Comment Re:Your attitude is why... (Score 1) 241

This attitude has permeated programmer (not brogrammer) culture long before brogrammers, or before anyone talked about sexism in IT.

Programmers have their own attitude, their own swagger (as geeky as it may be). Exactness is part of the culture because the job is very exacting. Being correct is important.

On the other hand 'We talk about trying to attract women and children to the field' is making a lot of assumptions. I personally would rather work with people who WANT to do the job- not people who are there 'because its a good job'. If a man or woman wants to be a programmer, awesome- let them in. But I think the idea of cheerleading programming as a career is a bad idea. And I'd hate to be the person who goes home on Friday night, hating their programming job- but people told them how cool it would be and so they pursued a field where they didn't really have an interest.

I usually go home Friday night pretty happy- because Friday afternoon is spent figuring out some stupid problem I've been putting off. I had great fun this past week working on some problems I was having with a search engine. I can't imagine slogging through this stuff without the innate drive and desire to figure out minutiae of freetext. It would be a horrible life indeed. Why push people into it?

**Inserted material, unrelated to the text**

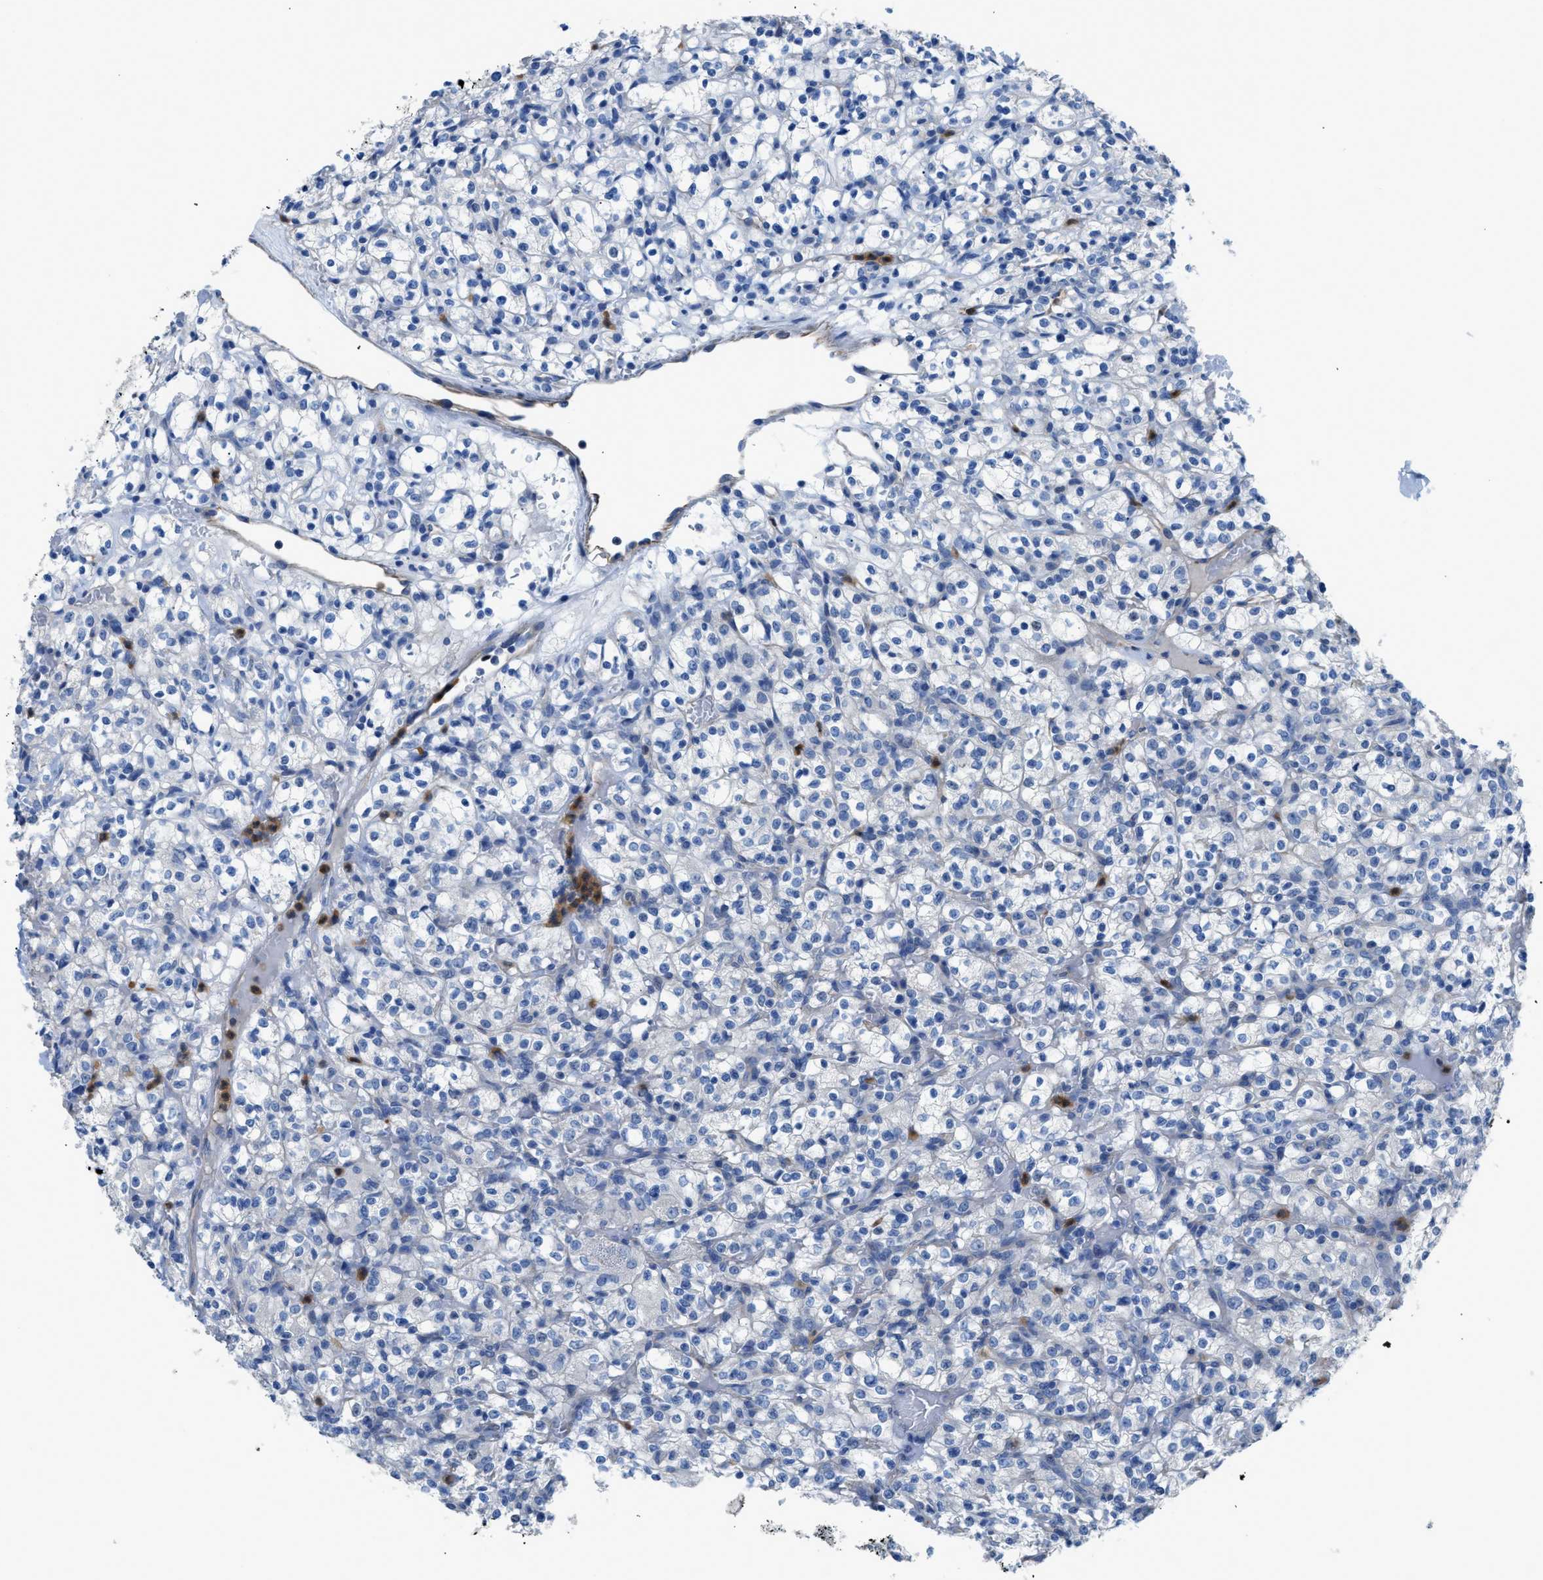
{"staining": {"intensity": "negative", "quantity": "none", "location": "none"}, "tissue": "renal cancer", "cell_type": "Tumor cells", "image_type": "cancer", "snomed": [{"axis": "morphology", "description": "Normal tissue, NOS"}, {"axis": "morphology", "description": "Adenocarcinoma, NOS"}, {"axis": "topography", "description": "Kidney"}], "caption": "This photomicrograph is of renal adenocarcinoma stained with IHC to label a protein in brown with the nuclei are counter-stained blue. There is no staining in tumor cells.", "gene": "ITPR1", "patient": {"sex": "female", "age": 72}}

Comment Re:The problem is that landfills are too cheap (Score 1) 371

Ha ha ha...this is actually closer to reality than you might think.

In California, we charge a fee/tax everytime you buy electronic stuff. Screens, computers, etc.

Then, when it is time to dispose of this material, recyclers get paid by the state. "Here are 200 screens, now please give me my recycling deposit back." This is mainly done by recyclers- I don't think individuals can get their money back.

The problem comes when recyclers from Nevada/Arizona (neighboring states) bring in truckloads of e-waste, just to get the deposit fees.

It happens. So California is paying these people to drop off junk that the state doesn't even want.

Comment Re:The good news is... (Score 5, Insightful) 211

Ha! It WAS me!

I was a really good developer. Then a great developer (in my mind, and others) so I moved up the ranks.

I was pretty good, and made it to the top of the tech heap at a fairly large organization, with 3 levels of employees under me.

It was horrible. I did a really crappy job.

Instead of being a great developer or architect, I become a HORRIBLE business contract negotiator and director. I got involved in 2 HR actions at the same time. I completely failed. In fact I think I 'Petered Out'.

I bailed on that life, and found an organization willing to match my salary- back down at a developer position. I'm a nominal supervisor to 2 people.

I really think I am doing great work again- even better than before, because my viewpoint is even better. I love being a developer, and they love what I'm doing.

The Peter Principal is real. I was promoted beyond my abilities, and I'm not afraid to admit it. Being really good at something doesn't necessarily mean that I'm able to manage a bunch of other people.